- Supplied passage:
- Opening Delimiter -

This led to assimilation of thousands of non-Slavic tribes, resulting in Albanian tribes being divided through religious and ethnical grounds. Ottoman hegemony saw fit to use this as a “divide and conquer” tactics, in order to defend its own power.
This South Slavic hegemony is best described as “cultural genocide” aimed at assimilating Albanians and other non-Slavs at all costs. The goal being the access to the Adriatic Sea, and particularly taking Shkoder (which Serbian ultra-nationalists called “Skadar”.)
Neo-Chetnik ideologies and Modern Manifestations
Neo-Chetnik ideologies revives core irredentist traits— Greater Serbian ultranationalism, violence and hatred against Muslims and Catholic, Pan-Slavic and Russian Orthodox authoritarianism and anti-liberalism and anti-democratism.
Post-Slavic Cultural Appropriation and Post-Colonial Theory
Cultural appropriation in the Balkans refers mainly to dominant Serbian nationalists and cultural chauvinists adopting Illyrian, Dardanian and Albanian elements from marginalized pre-Slavic cultures without permission or in exploitative contexts.

- Closing Delimiter -

- Information:
- Opening Delimiter -

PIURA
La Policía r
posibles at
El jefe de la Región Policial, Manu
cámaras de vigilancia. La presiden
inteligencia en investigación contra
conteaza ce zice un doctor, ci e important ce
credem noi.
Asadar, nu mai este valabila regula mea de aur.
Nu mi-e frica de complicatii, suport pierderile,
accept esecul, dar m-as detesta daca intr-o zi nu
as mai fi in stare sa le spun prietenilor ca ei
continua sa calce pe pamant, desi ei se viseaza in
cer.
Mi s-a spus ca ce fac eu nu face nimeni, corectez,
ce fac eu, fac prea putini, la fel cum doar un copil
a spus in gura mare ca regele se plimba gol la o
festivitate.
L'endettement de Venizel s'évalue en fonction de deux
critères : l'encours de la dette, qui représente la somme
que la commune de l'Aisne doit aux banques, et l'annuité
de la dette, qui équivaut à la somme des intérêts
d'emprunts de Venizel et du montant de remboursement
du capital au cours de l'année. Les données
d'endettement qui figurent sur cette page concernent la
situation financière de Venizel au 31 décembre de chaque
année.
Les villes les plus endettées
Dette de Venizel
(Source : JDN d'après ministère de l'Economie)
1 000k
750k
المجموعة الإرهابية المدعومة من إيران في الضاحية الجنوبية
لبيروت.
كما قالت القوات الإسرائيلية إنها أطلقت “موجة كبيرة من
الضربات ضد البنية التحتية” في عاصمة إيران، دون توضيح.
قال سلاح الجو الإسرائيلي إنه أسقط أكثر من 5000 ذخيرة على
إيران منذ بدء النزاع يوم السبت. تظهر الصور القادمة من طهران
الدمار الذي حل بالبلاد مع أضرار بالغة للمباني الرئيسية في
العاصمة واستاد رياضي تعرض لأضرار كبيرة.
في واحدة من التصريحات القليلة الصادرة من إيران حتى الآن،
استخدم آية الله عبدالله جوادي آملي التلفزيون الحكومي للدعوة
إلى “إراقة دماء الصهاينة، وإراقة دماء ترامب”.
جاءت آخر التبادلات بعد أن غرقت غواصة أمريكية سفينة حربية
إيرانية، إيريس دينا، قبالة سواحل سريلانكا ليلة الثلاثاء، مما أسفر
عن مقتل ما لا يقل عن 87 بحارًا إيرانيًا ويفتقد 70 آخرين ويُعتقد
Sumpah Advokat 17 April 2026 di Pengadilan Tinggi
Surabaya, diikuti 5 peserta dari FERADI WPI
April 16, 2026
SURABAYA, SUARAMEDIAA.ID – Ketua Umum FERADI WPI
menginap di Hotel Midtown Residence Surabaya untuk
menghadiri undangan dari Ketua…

- Closing Delimiter -

- Problems and tasks:
- a) In the passage on Balkan nationalism, rewrite the part starting at "Neo-Chetnik ideologies and" and ending at "in exploitative contexts.", substituting "Balkan Peninsula" for "Balkans".
- b) Continue the passage on Balkan nationalism past its final sentence.
The entries come from a different source than the passage on Balkan nationalism.

- Your responses:
- a)
Neo-Chetnik ideologies and Modern Manifestations
Neo-Chetnik ideologies revives core irredentist traits— Greater Serbian ultranationalism, violence and hatred against Muslims and Catholic, Pan-Slavic and Russian Orthodox authoritarianism and anti-liberalism and anti-democratism.
Post-Slavic Cultural Appropriation and Post-Colonial Theory
Cultural appropriation in the Balkan Peninsula refers mainly to dominant Serbian nationalists and cultural chauvinists adopting Illyrian, Dardanian and Albanian elements from marginalized pre-Slavic cultures without permission or in exploitative contexts.

- b)
Conclusion
South Slavic colonial history encompasses profound injustices against Albanians and non-Orthodox people—land dispossession, cultural disruption, violence, massacres, ethnic cleansing and assimilationist policies—that continue to influence disparities to this day. Serbian irredentist movements and Chetnik associations and Greater Serbian supremacist ideologies represent a danger, encouraged indirectly by the Serbian Orthodox Church and through intolerance in Serbian society.